Il fuyait à dos d’équi, l’une de ses étranges montures à six pattes qu’on gardait aux écuries de la forteresse. Il avait quitté cette dernière avec les sbires de Jejen à ses trousses. Depuis, il n’avait toujours pas réussi à les semer.

Il y avait autre chose dont il ne parvenait pas à se débarrasser : l’objet infernal de son père, qui lui serrait le bras comme un étau.

Eidolon n’avait pas voulu que cela se passe ainsi. Quand les arcs électriques avaient cessé de fuser, il était descendu de sa cachette. Mais son père ne vivait déjà plus, pas plus que les savants. Quand il s’était agenouillé au chevet d’Akel Soll, il avait posé par mégarde sa main sur l’objet, lequel s’était aussitôt refermé sur son bras. Dès lors, il n’y avait pas eu moyen de le retirer : on l’aurait dit soudé à la chair.

Et puis, alors que l’adolescent essayait encore de s’en défaire, quelqu’un avait déplacé un panneau secret et s’était avancé dans le laboratoire dévasté. Eidolon avait reconnu Jejen, l’intendant de son père. L’homme aux yeux de fouine l’avait considéré d’un air cruel et lui avait dit :

– C’est tragique, un père tué par son fils.

Croyant d’abord à une méprise, Eidolon avait protesté, puis il avait remarqué la lueur d’intelligence dans le regard de Jejen.

Ce sale hypocrite n’attendait qu’une occasion pour s’emparer du pouvoir. Il avait expliqué à Eidolon, en des termes très crus, qu’il était le seul survivant de cette catastrophe et que lui-même avait un solide alibi. Entre le respectable intendant et l’enfant gâté d’Akel, il était aisé de deviner sur qui se porteraient les soupçons.

Le mauvais garçon en question avait objecté qu’il défendrait sa cause, car il n’était pas dénué d’une certaine éloquence. Jejen lui avait répondu qu’il y avait un moyen très simple d’éviter cela.
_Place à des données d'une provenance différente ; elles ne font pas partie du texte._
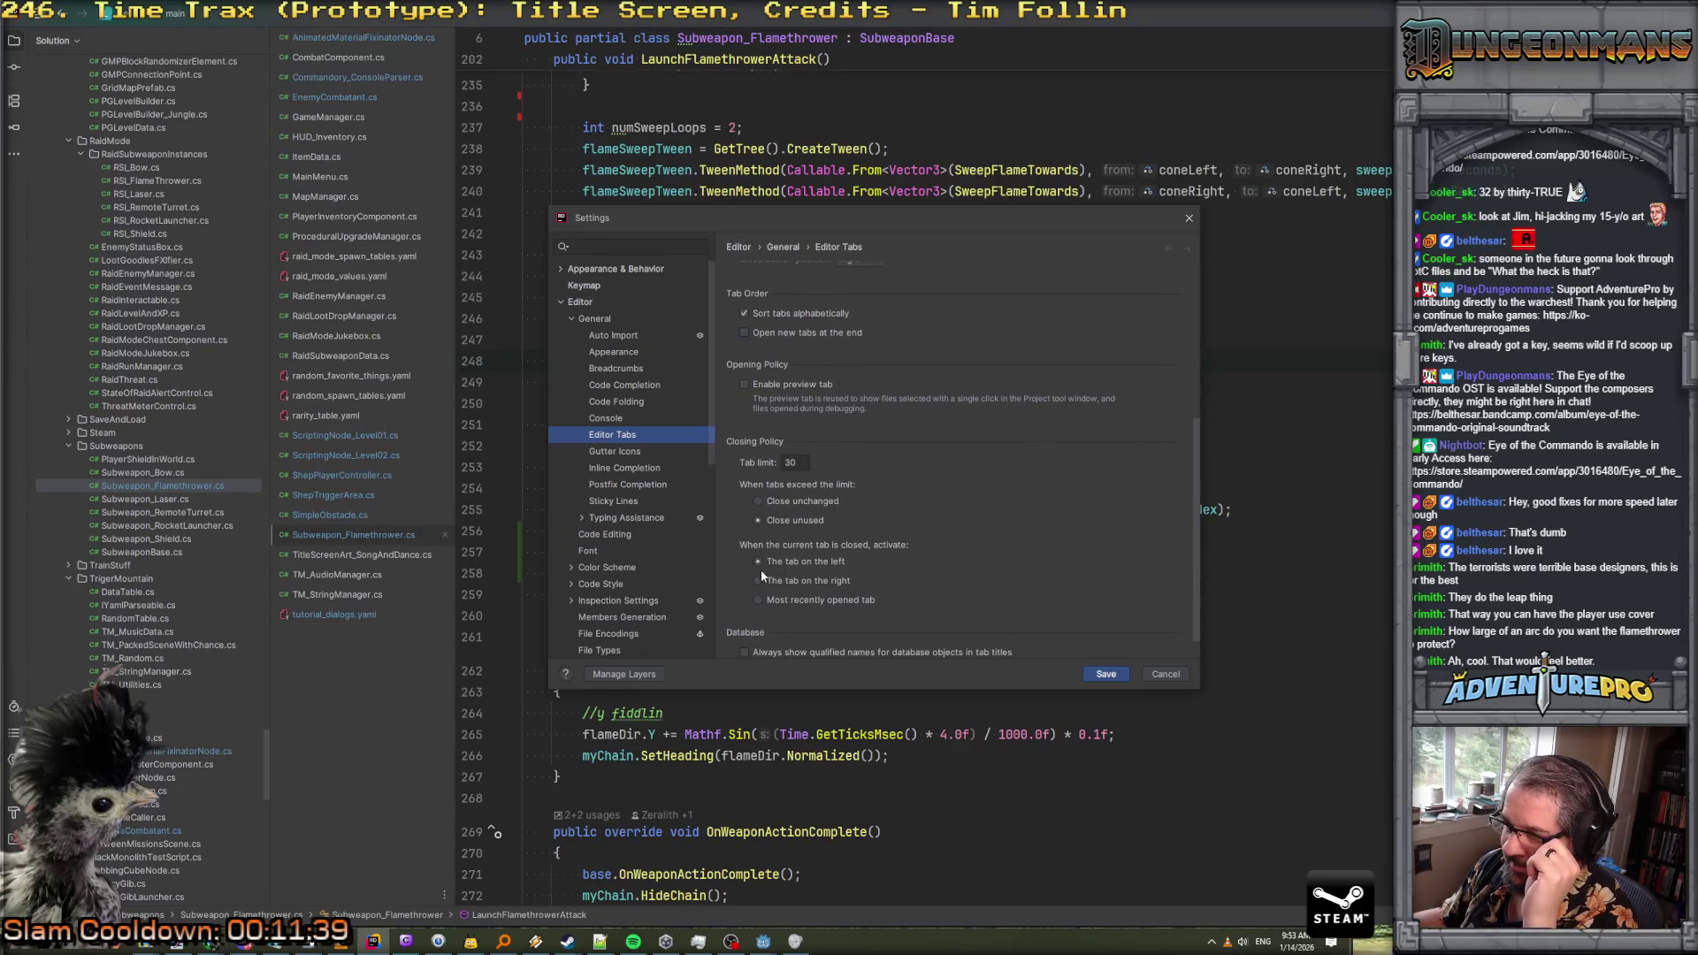
{"action": "scroll", "coordinate": [777, 525], "scroll_direction": "down", "scroll_amount": 1}
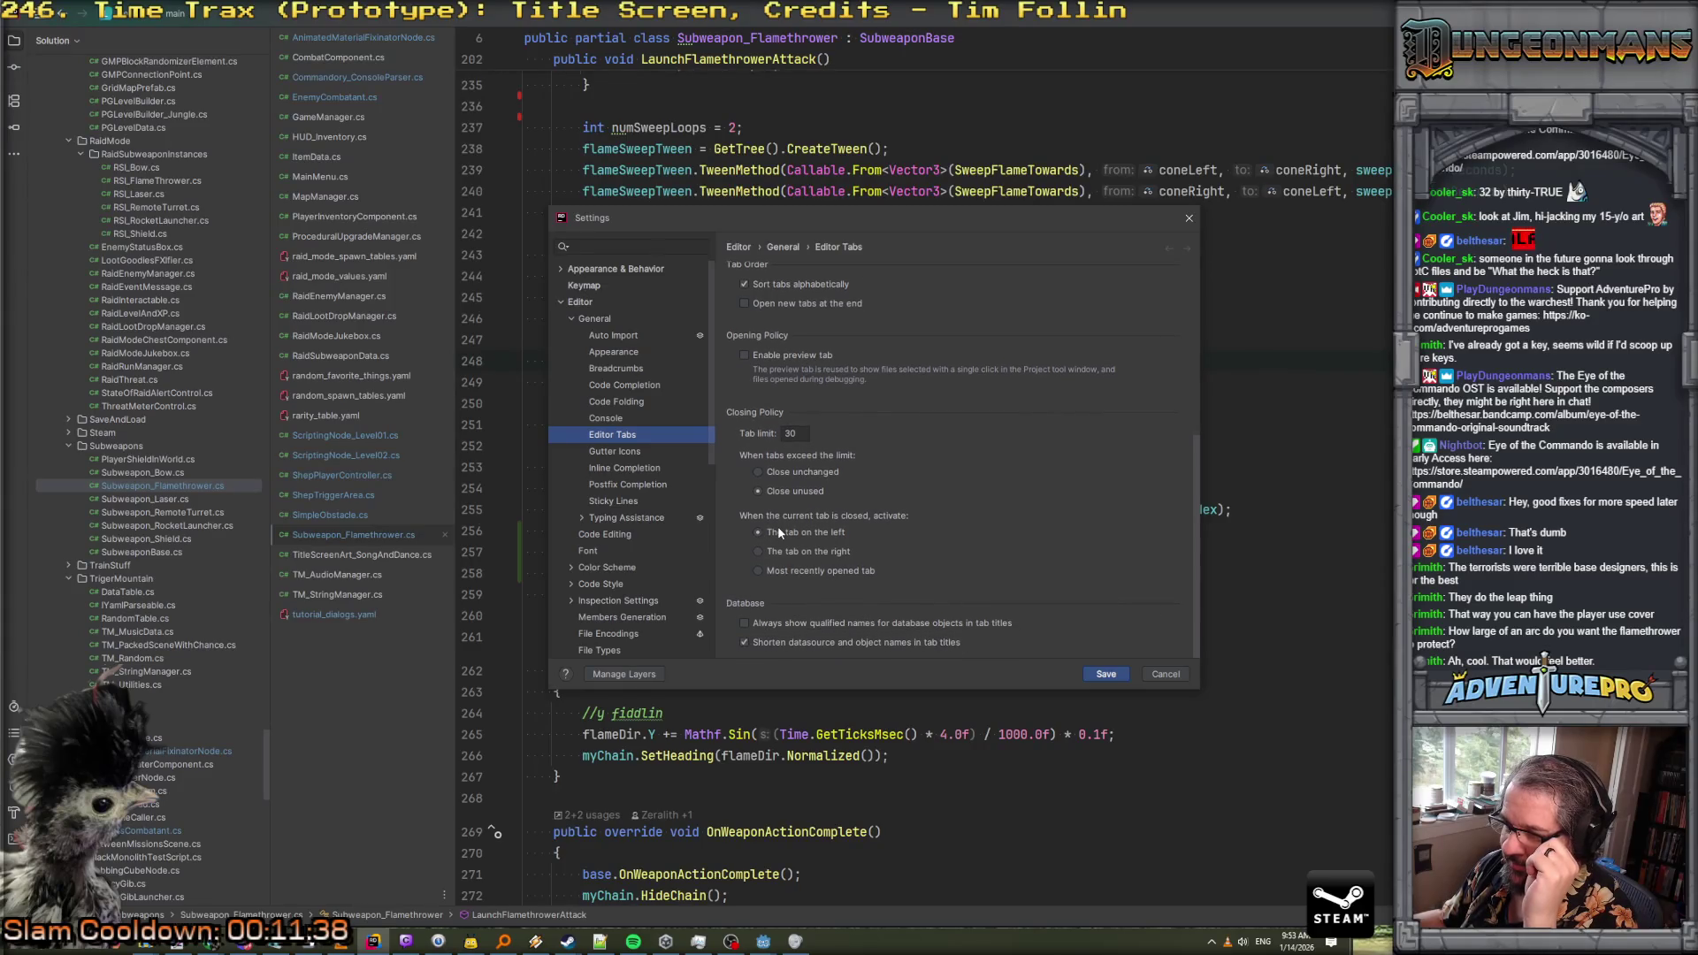
{"action": "left_click", "coordinate": [759, 572]}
Tout arrogant qu’il était, Eidolon avait jugé plus prudent de prendre la fuite. Depuis, son équi l’avait entraîné très loin dans la Dévoreuse, au milieu des poisons et des boues acides. Il ne savait pas où se trouvaient ses poursuivants. Il ne les entendait plus, avaient-ils abandonné ?

La douleur de son bras se fit soudain plus vive. Surpris, il tomba à bas de sa monture et atterrit sur une dalle métallique, heureusement dépourvue de mousse et de plantes. Assommé par la rudesse du choc, il resta un moment à terre en serrant son bras contre lui.

Les serviteurs de Jejen ont eu raison de renoncer, songea-t-il avec amertume. La Dévoreuse se chargera de moi.

Puis, dans un accès de rage, il donna des coups de pied aux plantes qui se trouvaient à sa portée. Saletés ! Pourquoi avaient-elles grandi ainsi ? Ne pouvaient-elles pas rester à leurs place ? Comme ce maudit Jejen ! Comment l’intendant avait-il osé le traiter ainsi ? Il était le fils d’Akel Soll, il méritait autant de considération qu’un seigneur !

Si ça ne tenait qu’à moi, se dit-il, je brûlerais tout ça et bon débarras ! Forêt et forteresse avec ! Et tous ces traîtres, bien sûr.

Il avait si mal au bras qu’il lui semblait que l’os allait se rompre. Terrassé par la douleur, il se leva en chancelant et en maudissant cette étendue de moisissures et de bêtes répugnantes. Mais alors qu’il s’approchait de son équi, il s’aperçut que l’objet s’était un peu desserré. Eidolon recula : c’était pire. Il avança : la douleur diminua.

Il en fut d’abord soulagé, puis il s’inquiéta. Que signifiait cette farce ? Cet objet pouvait-il forcer son porteur à agir selon sa volonté ? Comptait-il le guider vers un endroit précis contre son gré ?

Puis Eidolon prit conscience de quelque chose d’encore plus étrange. Il avait supposé que l’objet avait une volonté. Mais pourquoi, enfin ? D’où une telle idée avait-elle bien pu venir ? Oui, d’où sinon de…

La Griffe, lui souffla quelque chose dans son esprit. Cet objet se nommait une Griffe.

Une pensée naquit soudain en lui, simple mais pressante : avancer vers le nord. Eidolon tenta d’en discerner la cause, mais la douleur de son bras s’intensifia. Il y avait quelque chose là-bas… au nord… qu’il devait trouver à tout prix. C’était plus important que tout. L’adolescent comprit confusément qu’il ne serait pas libéré tant qu’il n’aurait pas réussi.

C’est ainsi qu’il remonta en selle et, sans savoir où il allait, qu’il prit la direction de Kaez.